This is the first brooder I had. (I'll post a picture of the new brooder later.) Some people think you have to have an expensive, elaborate brooding system, but when it comes right down to it, all that a brooder consists of is a heat source (it has to keep the chicks at least 90 to 95 degrees F), a watering system (no, not just a bowl...chickens love to get into everthing), a feeding system (make sure that the chicks can't get into it or tip it), and a waste management system (which can be as simple as taking out the chicks and replacing the wood chips...but that is stressful for you and the chicks).

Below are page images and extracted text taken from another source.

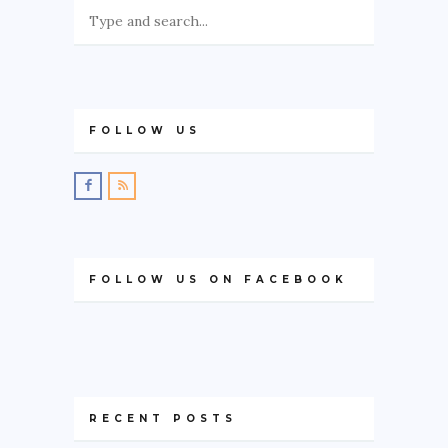
FOLLOW US
FOLLOW US ON FACEBOOK
RECENT POSTS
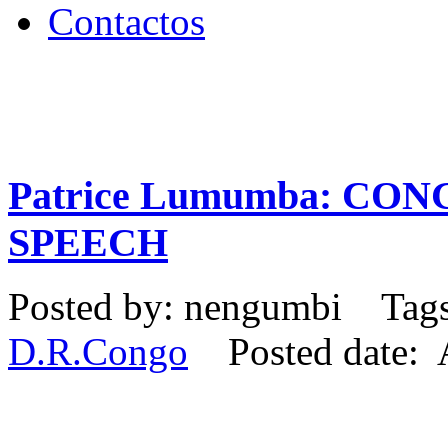
Contactos
Patrice Lumumba: CO
SPEECH
Posted by: nengumbi Tag
D.R.Congo
Posted date: A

This was our prize chicken, coming in dressed at 10 lbs and 13 oz!
One thing that Dad has talked about his childhood (''way back in the old days'') is when they would butcher a chicken for dinner and that when they plucked it the smell was horrible. Well, with 25 to 50 chickens ready to go into the freezer, what were we going to do? Easy! The feedyard is owned by the amish and they were more then happy to tell us that there was someone in their community that butchers all sorts of fowl for $2 a chicken, $3.50 a turkey, and $4 a duck. (Ducks have to be coated with wax to remove the feathers...which is why they cost more to butcher.)
Mmmm....!
...And this is Buttermilk (the name probably came from the mottled look???). Buttermilk was raised with our first batch of broilers (meat birds) and a layer (or so we thought...at first we called him Henrietta and later called him Henry for obvious reasons). Neither of them went to the great chicken yard in the sky as the broilers did that summer.
The bowl that Buttermilk is in is also our dog's water bowl! What is not shown in this picture is that it's drenching rain outside and that poor Henry is wet to the skin. Thankfully the picture was taken in the dog days of August. The reason the ground isn't wet is because of the heavy foilage above them. Even after months of calling Henry ''Henry'' he wouldn't budge, but when you yelled Henrietta, he would bolt toward you!
These are our Freedom Rangers...all 50 of them! From the start I raised chickens in batches of 25 because of the small amount of protected forage available to me. But when my twin sister Lizzie decided to stop raising goats, the 80x80ft (almost a quarter of an acre) pen made of 4''x4'' goat wire was just what was needed to allow the chickens to roam during the day completely protected. At night, we put them into two hoop house chicken tractors that were easy to build, light weight, and big (a good advantage especially with 50 chickens). This protected them from the foxes, raccoons, opossums, etc.
The two pens are made of 2x4s screwed into a square or rectangle, 2''x4'' fencing (high enough to stand up in), and rabbit wire a foot high all around the perimeter. Why rabbit wire instead of chicken wire? Easy...raccoons, opossums, and other animals can bite through the chicken wire and get to the chickens. The newest batch of chicks ship on the 18th of April, so I'll be sure to post a picture of them when they arrive!
This is Tom, one of our turkeys. One day at the farmer's market we passed by the animal section as we always do, and one of the amish sellers was selling 4 week turkey poults. Well, I had really wanted to raise turkeys for some time so Mom let me get three: Tom whom you've met, and two hens named Dick and Harry! We should be going to the farmer's market soon to buy 6 more to raise this year.